The cl_khr_command_buffer extension enables a command-buffer to be recorded and then separately dispatched. Enqueuing the same workload multiple times from a recorded command-buffer significantly lowers call overhead and execution latency - particularly useful to increase the performance of use cases with a large number of smaller commands, such as machine learning and inferencing.
This extension is released provisionally to gather developer feedback before finalization. In this base extension, command-buffers are immutable after recording and can only have commands recorded to a single command-queue, however the API is designed to enable these restrictions to be relaxed in future layered extensions.

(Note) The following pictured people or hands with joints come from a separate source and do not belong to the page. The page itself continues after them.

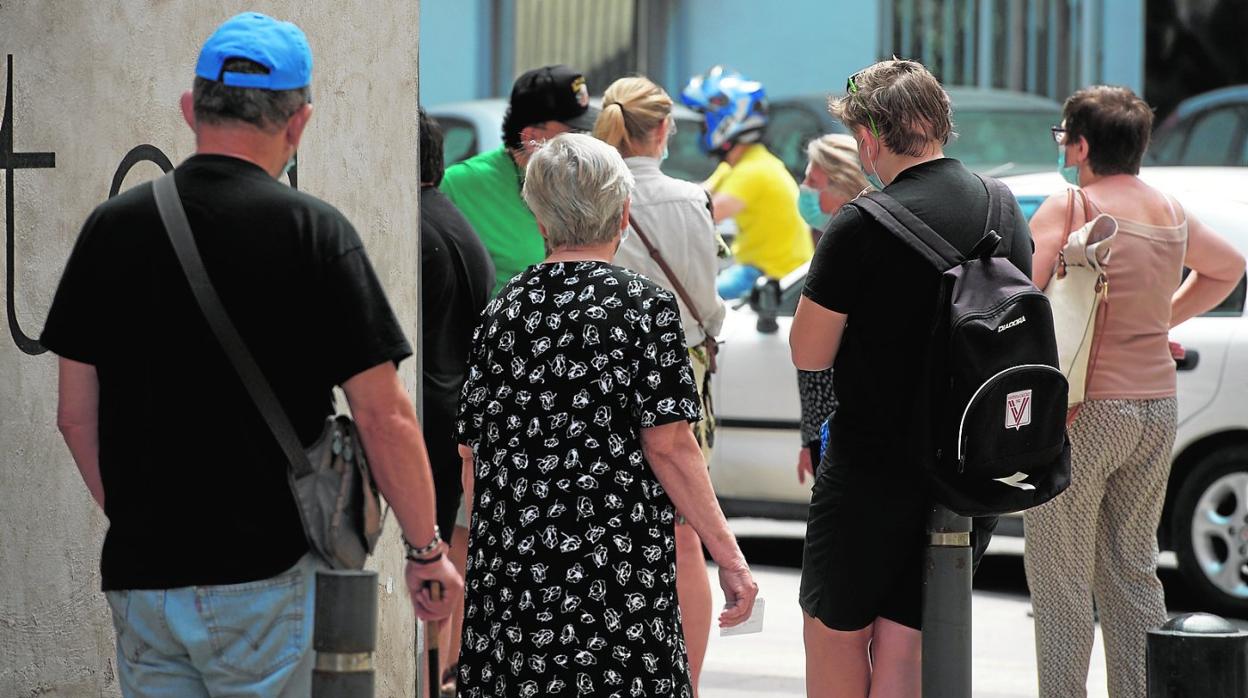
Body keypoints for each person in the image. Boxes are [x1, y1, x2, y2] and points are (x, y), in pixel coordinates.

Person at [40, 13, 461, 696]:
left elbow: (73, 415)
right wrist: (426, 551)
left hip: (142, 582)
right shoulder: (315, 232)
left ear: (190, 109)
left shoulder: (109, 228)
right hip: (268, 579)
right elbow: (383, 417)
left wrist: (141, 523)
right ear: (299, 123)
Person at [454, 133, 758, 698]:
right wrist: (730, 558)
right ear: (623, 214)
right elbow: (671, 446)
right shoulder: (645, 307)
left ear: (540, 218)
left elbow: (472, 454)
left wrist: (499, 559)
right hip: (616, 577)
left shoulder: (502, 311)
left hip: (515, 581)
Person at [788, 59, 1031, 698]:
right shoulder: (1003, 207)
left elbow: (809, 351)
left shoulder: (861, 222)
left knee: (835, 630)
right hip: (970, 468)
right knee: (908, 641)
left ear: (869, 138)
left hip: (874, 468)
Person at [1023, 85, 1246, 698]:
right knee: (1133, 571)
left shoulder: (1071, 207)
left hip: (1084, 410)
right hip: (1155, 407)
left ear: (1082, 145)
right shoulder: (1169, 210)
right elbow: (1228, 267)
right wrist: (1160, 319)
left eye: (1064, 136)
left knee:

The cl_khr_async_work_group_copy_fence and cl_khr_extended_async_copies extensions enhance the asynchronous copy functionality in OpenCL C kernels by enabling efficient transfer of data between global and local memories via DMA transactions. This complements previous one-dimensional operations by supporting complex memory transfers and by enabling multiple asynchronous transactions to run in parallel using fences for synchronization.
This functionality is of particular relevance to digital signal processors (DSPs) and other embedded processors. Both extensions were provisionally ratified in April 2020, but have now integrated developer feedback and are finalized.
Expect and Assume Optimization Hints
The cl_khr_expect_assume cl_khr_expect_assume extension enables the SPIR-V "expect" and "assume" optimization hints to be used in an OpenCL environment, enabling additional information to be provided to the compiler about the expected values of variables and when conditions may be assumed to be true to improve the performance of some kernels.